New Research has revealed that overworked and understaffed security departments are forcing 63% of IT decision makers to use AI technology solutions to automate their security processes.
A recent report from Tripwire found that a staggering amount of businesses in all sectors are majorly struggling to implement appropriate cyber security measures, which are vitally needed by the organisation, and also struggle to adequately fill security teams or are already understaffed in this area.
68% of IT security professionals are now worried that their organisation could be exposed to cyber threats due to their inability to keep abreast of cyber vulnerabilities. 60% are concerned they will lack the knowledge and experience of even identifying and responding to emerging cyber threats in a timely manner, and 53% fear their organisation will lose the capability to manage and protect configurations properly.
Due to the continuous shortage of expert cyber security personnel, a majority of businesses have had no choice but to outsource detection and prevention, automate technologies, and increase their training programmes, according to a new report from Trend Micro.
69% of IT Leaders informed Trend Micro that Artificial Intelligence (AI) could be used in everyday cyber security jobs which would lessen the impact from the lack of professional security employees, and 63% of them said they’re going to utilise AI technology to automate their security processes.
Greg Young, Vice President for cyber security at Trend Micro said: “There’s a real and critical shortage of cybersecurity people.
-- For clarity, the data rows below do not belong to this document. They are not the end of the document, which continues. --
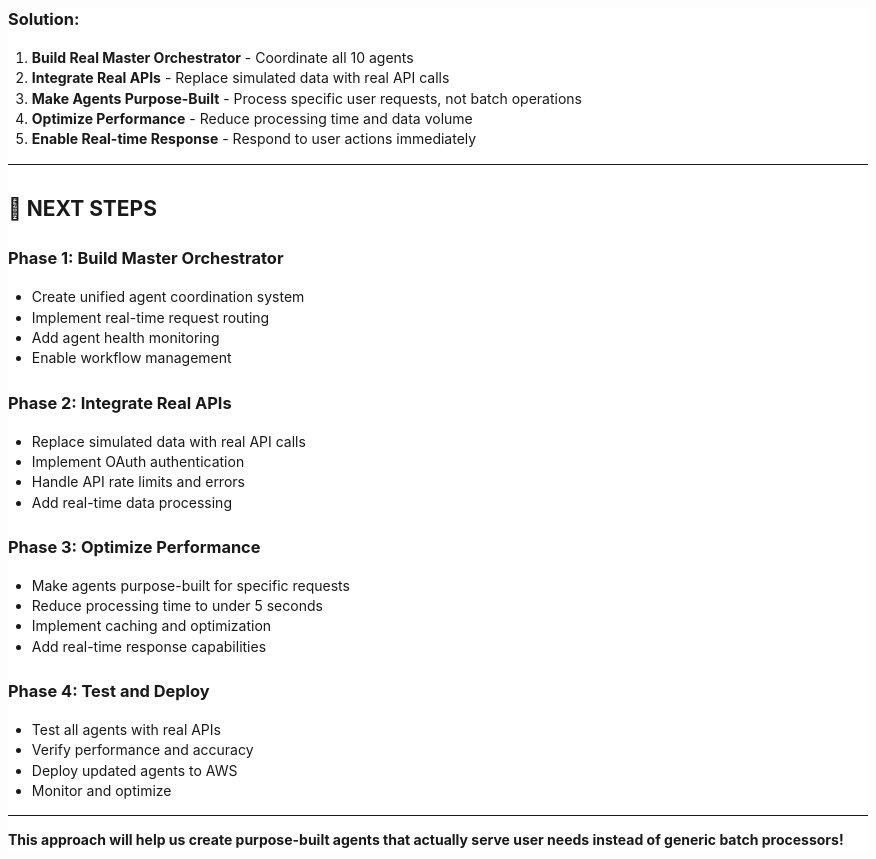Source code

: ### **Solution:**
1. **Build Real Master Orchestrator** - Coordinate all 10 agents
2. **Integrate Real APIs** - Replace simulated data with real API calls
3. **Make Agents Purpose-Built** - Process specific user requests, not batch operations
4. **Optimize Performance** - Reduce processing time and data volume
5. **Enable Real-time Response** - Respond to user actions immediately

---

## **🚀 NEXT STEPS**

### **Phase 1: Build Master Orchestrator**
- Create unified agent coordination system
- Implement real-time request routing
- Add agent health monitoring
- Enable workflow management

### **Phase 2: Integrate Real APIs**
- Replace simulated data with real API calls
- Implement OAuth authentication
- Handle API rate limits and errors
- Add real-time data processing

### **Phase 3: Optimize Performance**
- Make agents purpose-built for specific requests
- Reduce processing time to under 5 seconds
- Implement caching and optimization
- Add real-time response capabilities

### **Phase 4: Test and Deploy**
- Test all agents with real APIs
- Verify performance and accuracy
- Deploy updated agents to AWS
- Monitor and optimize

---

**This approach will help us create purpose-built agents that actually serve user needs instead of generic batch processors!**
But there’s a fix for it today. AI and machine learning can reduce the workload today on the people we have, by handling the low value tasks we currently use our high value people for.
“Next is lowering the tsunami of low value alerts we throw at teams. More security products adding more alerts is not helpful, instead, when we add smarter and integrated security it should have more intelligence and be better integrated, ideally reducing junk alerts.
He further added: “More security data collected doesn’t have to mean more alerts, that data should be used to weed out the false alarms. Let staff focus on the real and complex attacks. Satisfying work is a staff retention element in this tight cybersecurity people market”
Commenting on IT decision makers planning to adopt AI technologies to automate their cyber security tasks, Jan van Vliet, VP EMEA at Digital Guardian, said that a continued skills shortage and increasing comfort levels with cloud technology will provide a surge in demand for managed security services in 2019. He said: “The winning solutions will be those that leverage the power of artificial intelligence, and its subset, machine learning, to help identify and manage threats hidden within the sheer volume of data produced by organisations today.”
According to Steve Wainwright, MD EMEA at Skillsoft believes the most effective strategy is not employing staff with the relevant skills required for digital transformation, but for organisations to train existing employees to prepare for digital transformations. He said:“Businesses know the skills of tomorrow, but helping the employees of today achieve proficiency in them will be crucial to long-term success. Helping employees gain skills that will make them productive in the workplace will also offer their organisation a competitive advantage. It will prepare employees for the roles of tomorrow while driving transformation within the organisation.”
At the end of last month, the Solicitors Regulation Authority attended the LegalEx conference where they presented on cyber crime. During their presentation, they highlighted that the vast majority of cyber attacks reported to them involve email compromise – and that everybody is now 20 times more likely to be a victim of cyber crime than a victim of in-person crime.
Jen Williams, head of IT and security specialist at Lawyer Checker comments on the usage of AI for cyber security. She said:
“Although the introduction of AI into the security space can have some advantages for huge firms who are dealing with large volumes of false alerts, for the vast majority of Law firms, this just isn’t relevant or realistic. Law firms are more likely to suffer a cyber attack due to low tech methods such as phishing or having their domain spoofed. Law firms would be much wiser to spend their cyber security budget on verifying that they have implemented the basics correctly.
“The National Cyber Security centre has already published a report specific to the legal sector advising them on what security steps to take. The report recommends implementing DMARC on all domains to prevent them been used in a spoofing attack where a criminal can send an email legitimately looking like it has come from your firm. This can be achieved very simply using tools like OnDmarc. The report also recommends that firms can prevent up to 80% of cyber attacks by implementing the controls under the Cyber Essentials Scheme.”